In 1988, he participated in the Sundance ceremonies and he has continued to attended each year—and, with rare exception, has often been one of the participants. Today, Joe David is among the most respected master artists of the Northwest Coast. Museums, private collectors, and corporations collect his graphics, wood sculpture, silver, and bronze internationally. He is also dedicated to participating and contributing to contemporary ceremonies, as well as lecturing on Northwest Coast art.

TRESHAM GREGG, Multi-disciplinary Artist

“I like to call myself a multi-medium mystic or fantasy artist. I work in a number of mediums. Woodcarving is my specialty, but I also work with silk screen printing, painting, metal sculpture, talismanic jewelry, puppet making and improv.

I started off carving when I was a teenager growing up in Fort Seward, Haines, Alaska, as a member of a Boy Scout troop, learning about Native art and culture, creating regalia, and performing masked dance theater shows of Native Legends–making the connection between the wild animals of the land, sea and sky, and the spirit realm, where animals take on human characteristics with a supernatural perspective. This experience inherently became part of who I am as an artist. I like to reveal and animate natural phenomena as spirit forces, like the Northern Lights being Eagles or Ravens or Aurora Dancers. I get there through impressionist treatments in various mediums–somewhat abstract, somewhat stylized, somewhat fantasy treatments of form and flow. Dance is the basic element in my work as it is a connection to a subconscious guiding hand.
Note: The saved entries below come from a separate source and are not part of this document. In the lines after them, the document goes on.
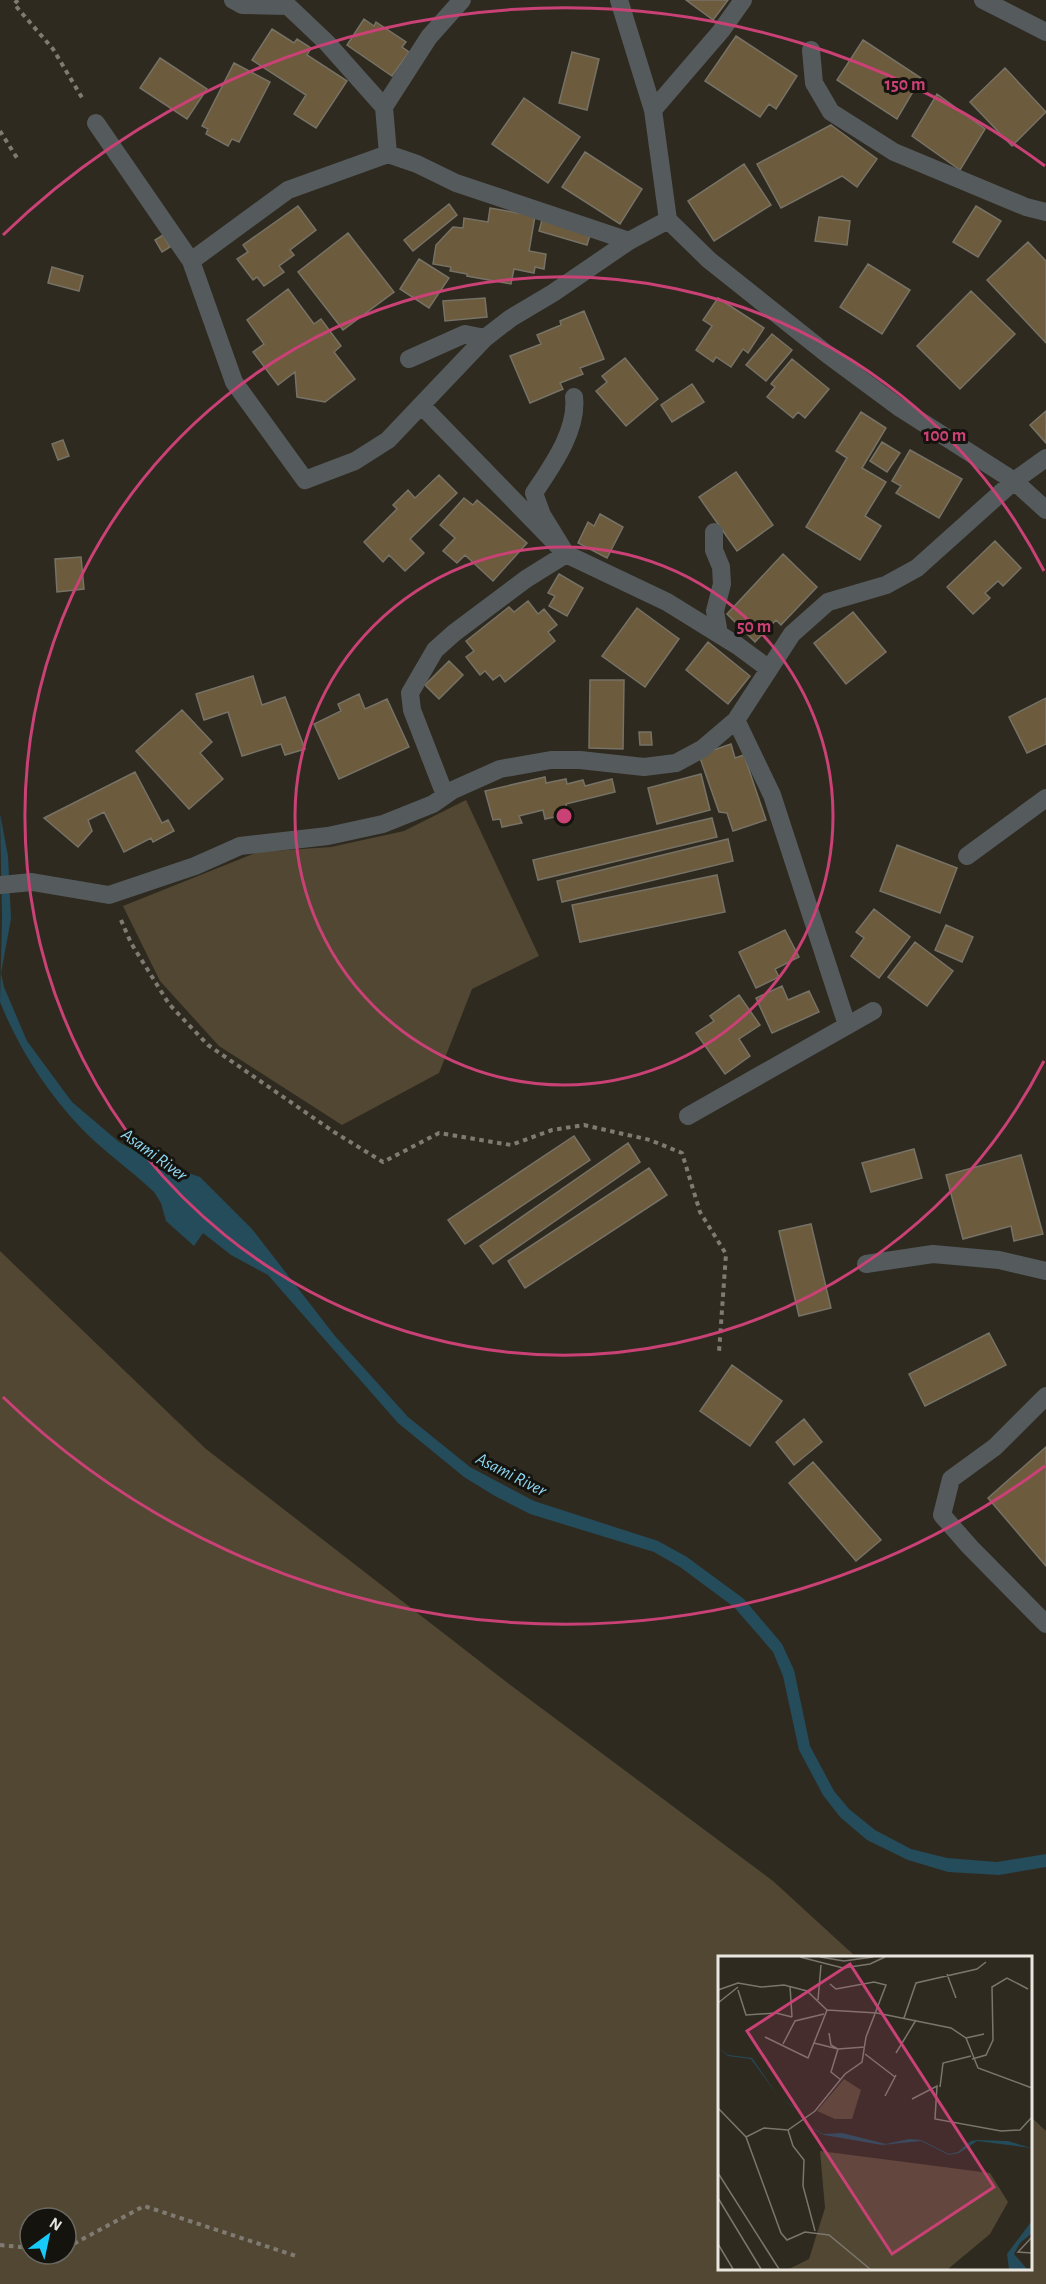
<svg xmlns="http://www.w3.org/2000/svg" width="1046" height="2284" viewBox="0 0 1046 2284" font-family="'Alegreya Sans',sans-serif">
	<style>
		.green { fill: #524733; fill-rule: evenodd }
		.water { fill: #244c5b }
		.building { fill: #6c5b3c; stroke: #777266; stroke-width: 1.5 }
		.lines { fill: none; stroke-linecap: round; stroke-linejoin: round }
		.path { stroke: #7f7b73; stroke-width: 4; stroke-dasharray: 4.5 4.5; stroke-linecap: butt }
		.minor { stroke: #555b5d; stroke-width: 18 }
		.ring { fill: none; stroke: #ca4176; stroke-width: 3 }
		.labels { text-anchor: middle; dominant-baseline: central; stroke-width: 6; stroke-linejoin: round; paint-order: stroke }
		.water-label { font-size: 18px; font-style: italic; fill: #8fd7f3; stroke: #15130e }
		.inset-road { fill: none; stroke: #7a766d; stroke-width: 1.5 }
		.view { fill: #ca4176; fill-opacity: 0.15; stroke: #ca4176; stroke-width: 3 }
		.inset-edge { fill: none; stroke: #eae7e1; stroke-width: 3 }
		.centre { fill: #ca4176; stroke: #15130e; stroke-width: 3 }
		.ring-label { font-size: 18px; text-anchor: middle; font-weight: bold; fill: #ca4176; stroke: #15130e; stroke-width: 6; stroke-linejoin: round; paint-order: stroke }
	</style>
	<rect width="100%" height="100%" fill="#2f2a20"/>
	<path class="green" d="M466 800 539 956 472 989 439 1073 342 1125 219 1046 160 981 123 906 258 852 331 847 404 831Z
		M0 1251 206 1449 509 1684 773 1881 856 1957H719V2268H1030V2116L1046 2131V2284H0ZM30 2218H66V2254H30Z"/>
	<path class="water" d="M0 814 8 856 11 919 1 973 4 987 27 1041 72 1102 119 1142 151 1160 200 1177 252 1229 335 1336 408 1417 470 1467 534 1501 658 1541 687 1557 744 1599 782 1644 794 1670 810 1746 834 1791 849 1809 875 1830 911 1849 947 1858 997 1862 1046 1854V1867L999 1875 948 1872 908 1860 867 1840 840 1817 823 1795 799 1750 783 1676 773 1652 734 1607 680 1567 654 1552 530 1514 495 1496 464 1477 398 1423 268 1275 231 1255 203 1233 194 1246 166 1221 161 1203 154 1192C131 1170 104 1152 81 1128 46 1091 19 1049 0 1002L2 917Z"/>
	<path class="building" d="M686 0H728L713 20Z
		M364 19 374 26 376 22 406 42 402 47 409 52 392 76 347 45Z
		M272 29 294 43 297 39 311 48 307 55 347 81 316 128 294 114 306 95 252 60Z
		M736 36 797 76 776 109 769 104 760 117 705 81Z
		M863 40 921 78 897 119 837 80Z
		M572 52 599 59 587 110 559 103Z
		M160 58 207 89 187 119 140 88Z
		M234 63 270 82 239 142 232 139 228 146 206 134 208 129 202 126Z
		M1005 68 1046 112 1012 146 970 102Z
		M937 94 985 129 960 170 912 136Z
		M524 98 580 137 548 183 492 144Z
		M831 125 877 159 857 187 842 176 781 208 757 164Z
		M585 152 642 189 620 224 562 187Z
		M744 164 771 205 714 241 688 201Z
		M449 204 457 215 413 251 404 240Z
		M298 206 316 230 290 250 294 255 279 266 284 272 264 286 257 277 253 280 237 259 248 252 243 245Z
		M976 206 1001 221 978 257 953 242Z
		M490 208 535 216 529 251 546 254 544 269 535 267 534 273 514 269 511 284 467 276V274L450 271 451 267 433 264 436 245 453 227 463 228 464 218 488 222Z
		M819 217 850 221 847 245 815 241Z
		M542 220 590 235 587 245 539 231Z
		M348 233 394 292 343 330 298 272Z
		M163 235 170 247 162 252 155 240Z
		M1028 242 1046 261V343L987 280Z
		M419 259 449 278 429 308 400 289Z
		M868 264 910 290 882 334 840 307Z
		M52 267 83 276 79 291 48 283Z
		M288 289 314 324 321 319 341 346 334 352 355 379 325 402 297 397 295 372 278 385 253 352 264 344 247 320Z
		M971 291 1015 334 960 389 917 346Z
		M485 298 487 317 445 321 443 301Z
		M718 298 764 328 748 353 743 349 731 367 716 357 713 362 696 350 712 326 703 320Z
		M584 311 604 359 580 368 583 374 560 383 563 389 530 403 510 356 541 344 537 335 561 325 560 321Z
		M772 334 792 350 766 381 746 365Z
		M625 358 658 399 626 426 596 391 607 382 602 376Z
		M792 359 829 389 805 418 798 412 793 418 767 397 775 387 771 384Z
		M692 384 704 402 672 422 661 405Z
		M1046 411V443L1030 425Z
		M861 412 886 428 862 468 886 482 865 516 881 526 860 560 806 527 847 458 836 451Z
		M63 440 69 456 58 460 52 444Z
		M882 442 900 453 887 472 870 461Z
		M910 450 962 479 939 518 896 493 901 486 892 481Z
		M736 472 773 525 737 551 699 497Z
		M439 475 457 493 410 539 424 553 405 571 389 555 383 562 364 542 397 509 393 505 408 490 415 498Z
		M464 498 473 505 477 500 527 543 493 581 465 555 457 563 443 551 455 538 440 525Z
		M600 514 623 527 607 558 578 543 588 522 594 526Z
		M995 541 1021 568 1003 586 998 581 985 593 990 598 973 614 947 587Z
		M783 554 817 587 781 625 776 620 755 642 727 614Z
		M81 557 84 589 57 592 55 559Z
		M559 574 583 588 567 616 549 606 555 596 548 593Z
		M528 601 538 614 544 609 557 625 548 632 555 641 505 682 500 675 493 680 485 671 480 675 466 657 474 651 466 641 509 607 514 612Z
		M637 608 679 639 645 687 602 656Z
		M853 612 886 652 846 684 814 643Z
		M708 642 750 676 728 704 686 670Z
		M449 661 463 675 439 699 425 685Z
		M253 676 262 705 285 697 305 749 285 755 281 744 242 756 228 712 204 720 196 694Z
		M590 680H624L623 749 589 748Z
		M359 694 365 709 387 699 409 747 339 779 314 724 341 711 338 704Z
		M1046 698V744L1027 753 1009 717Z
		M182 710 212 742 200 753 223 779 189 809 136 751Z
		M639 732H651L652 745H640Z
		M731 744 735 758 744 755 766 820 733 831 727 813 719 812 699 755Z
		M135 772 162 823 168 820 174 831 153 842 151 838 124 852 104 812 88 820 92 831 78 847 44 818Z
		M701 774 710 810 657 824 648 788Z
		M545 777 546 783 566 779 567 784 583 780 585 786 612 779 615 792 566 804 568 814 545 819 543 810 519 816 522 823 502 827 500 819 493 820 485 791Z
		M712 818 717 837 538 880 533 860Z
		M728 839 733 861 562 902 557 881Z
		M897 845 957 868 940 913 880 891Z
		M717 875 725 912 580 942 572 905Z
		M874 909 910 937 879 978 851 956 864 938 856 932Z
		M946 925 973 937 962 962 935 950Z
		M785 930 799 957 775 969 779 977 756 988 739 952Z
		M915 942 953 971 927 1006 888 977Z
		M782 986 788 1000 809 991 819 1012 772 1033 756 998Z
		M739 995 760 1025 739 1039 750 1056 725 1074 696 1033 714 1021 710 1016Z
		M574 1136 590 1160 465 1244 448 1220Z
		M628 1143 640 1162 493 1264 480 1246Z
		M914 1149 922 1178 871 1192 862 1163Z
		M1021 1155 1043 1234 1014 1241 1011 1226 963 1239 946 1175Z
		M649 1168 667 1195 525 1288 508 1261Z
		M811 1224 831 1308 799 1316 779 1231Z
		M989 1333 1006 1365 925 1406 909 1374Z
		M732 1365 782 1401 750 1446 700 1411Z
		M804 1419 822 1442 794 1465 776 1442Z
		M1046 1447V1566L988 1498Z
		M813 1462 881 1540 856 1561 789 1483Z"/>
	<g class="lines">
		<path class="path" d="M18 0 14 4 53 49 84 101
			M0 131 17 158
			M121 920 131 943 169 1004 208 1045 334 1132 383 1162 439 1133 511 1145 552 1130 584 1125 650 1140 682 1153 700 1212 726 1254 719 1352
			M0 2245 30 2248
			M66 2248 144 2206 296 2256"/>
		<path class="minor" d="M233 0 242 5 288 6 327 43 384 107
			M619 0 653 110 668 220 709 260 827 354 900 408 1014 481 1046 510
			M983 0 1046 32
			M811 50 814 83 831 112 894 152 1026 207 1046 212
			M653 110 721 31 743 0
			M96 123 191 261 234 382 305 480 355 461 388 440 485 338 511 318 553 293 629 241 668 220
			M388 154 384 107 429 37 462 0
			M191 261 288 190 388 154 417 164 456 183 629 241
			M409 359 465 334 485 338
			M422 406 566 554 667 602 738 646 769 669
			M714 532V550L721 567 722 584 715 611 719 634
			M736 720 772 795 847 1025
			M445 795 412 710 410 693 435 650 454 633 526 579 566 554 542 515 534 493C552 466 578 430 574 397
			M967 856 1046 798
			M0 885 32 882 109 895 195 866 240 846 328 836 383 824 433 804 453 790 500 769 551 760H580L644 767 676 763 702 749 736 720 792 634 828 602 886 585 917 568 1014 481 1046 458
			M688 1116 873 1011
			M866 1264 933 1254 999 1260 1046 1271
			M1046 1396 995 1447 951 1479 942 1515 970 1547 1046 1624"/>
	</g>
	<g class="ring">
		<circle cx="564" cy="816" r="269"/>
		<path d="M1044 1061A539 539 0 1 1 1044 571"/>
		<path d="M1045 1466A808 808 0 0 1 3 1397M3 235A808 808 0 0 1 1045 166"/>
	</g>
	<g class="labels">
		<g class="water-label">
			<text transform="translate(154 1155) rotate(36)">Asami River</text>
			<text transform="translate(511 1475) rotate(27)">Asami River</text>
		</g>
	</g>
	<g transform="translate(718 1956)">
		<rect width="314" height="314" fill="#2f2a20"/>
		<path d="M126 123 143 134 134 163H117L99 155ZM102 195 272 217 290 246 272 278 230 313H71L91 303 107 252Z" fill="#524733"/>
		<path d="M0 91 10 99 34 102 60 140 82 155 92 171 106 178 124 177 168 188 191 183 203 184 231 198 240 196 253 185 259 184 290 185 313 192 259 185 241 197 231 199 203 185 164 189 106 179 92 171 81 155 60 140 33 103 10 100ZM313 266V278L302 287 296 298 309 313H291L289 298Z" fill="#244c5b"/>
		<path class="inset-road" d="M82 1 125 12 152 8 167 1M102 1 126 5 155 1M229 18 238 42M72 30 74 61M0 34 20 27 43 31 66 29 89 35 109 54 159 57 233 72 248 82 260 112 314 132M20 34 28 59 58 57 74 61M100 44 103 9M0 47 20 31M186 62 198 27 259 13 268 6M111 77 113 89 120 93 113 116 123 124M47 81 90 102 109 54M248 82 266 78M96 87 120 93 147 91M65 88 77 65 106 58M178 97 198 64M147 98 177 121M254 103 268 99 275 84 274 31 289 22 310 33M222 131 225 107 253 100M167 140 178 119M194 143 219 130 217 163 283 175 302 174 314 161M0 152 28 181 63 277 69 284 87 276 111 279 152 313M70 174 75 190 86 204 85 230 97 275M28 181 46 172 70 174 97 155 127 118 144 106 148 81 168 29 156 26 118 33 112 28M0 217 61 313M0 242 43 313M314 281 300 296 314 297M0 288 15 313"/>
		<path class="view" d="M132 8 276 231 174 298 29 75Z"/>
		<rect width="314" height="314" class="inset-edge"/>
	</g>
	<circle cx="564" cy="816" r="9" class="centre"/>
	<g class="ring-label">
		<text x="905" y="90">150 m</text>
		<text x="945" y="441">100 m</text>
		<text x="754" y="632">50 m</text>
	</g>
	<g transform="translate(48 2236) rotate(33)"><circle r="28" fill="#15130e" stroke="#6a6862" stroke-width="1.5"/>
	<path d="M0-4.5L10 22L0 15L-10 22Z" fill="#18cafc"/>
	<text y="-9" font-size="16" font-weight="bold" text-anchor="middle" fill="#eae7e1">N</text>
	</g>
</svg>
My spiritual philosophy is a mixture of Northwest Coast Native spiritual thinking and Hindu mythology. I am also an artistic adventurer, travelling to various places in the world to explore the art of different cultures and have unique artistic involvement with local peoples. Recently I did a masked-dance theater show in Panajachel, Guatemala, with local young Mayan people called “Return of the Jaguar.” Currently, I am fascinated with the world of puppetry. It is a great connection to different perspectives, humor and storytelling. Everything is hand made by me and my assistants mostly in my studios in Haines, Alaska.”  http://www.tresham.com

OWEN MUNROE, Wood Sculpture, Whitehorse, Yukon Territory, Canada

Owen is a member of the Kaska/Ross River First Nation. In 2011, Owen joined the “Carving Program” with Wayne Price, giving him the opportunity to participate in carving the healing totem pole for the former Residential School students with the Truth and Reconciliation Commission. Owen’s take on building totem poles: “I like the way they look and the challenge”.

His involvement with Special Olympics Yukon has given Owen incredible opportunities as an athlete to participate in many sporting events as well as traveling to tournaments outside the Territory.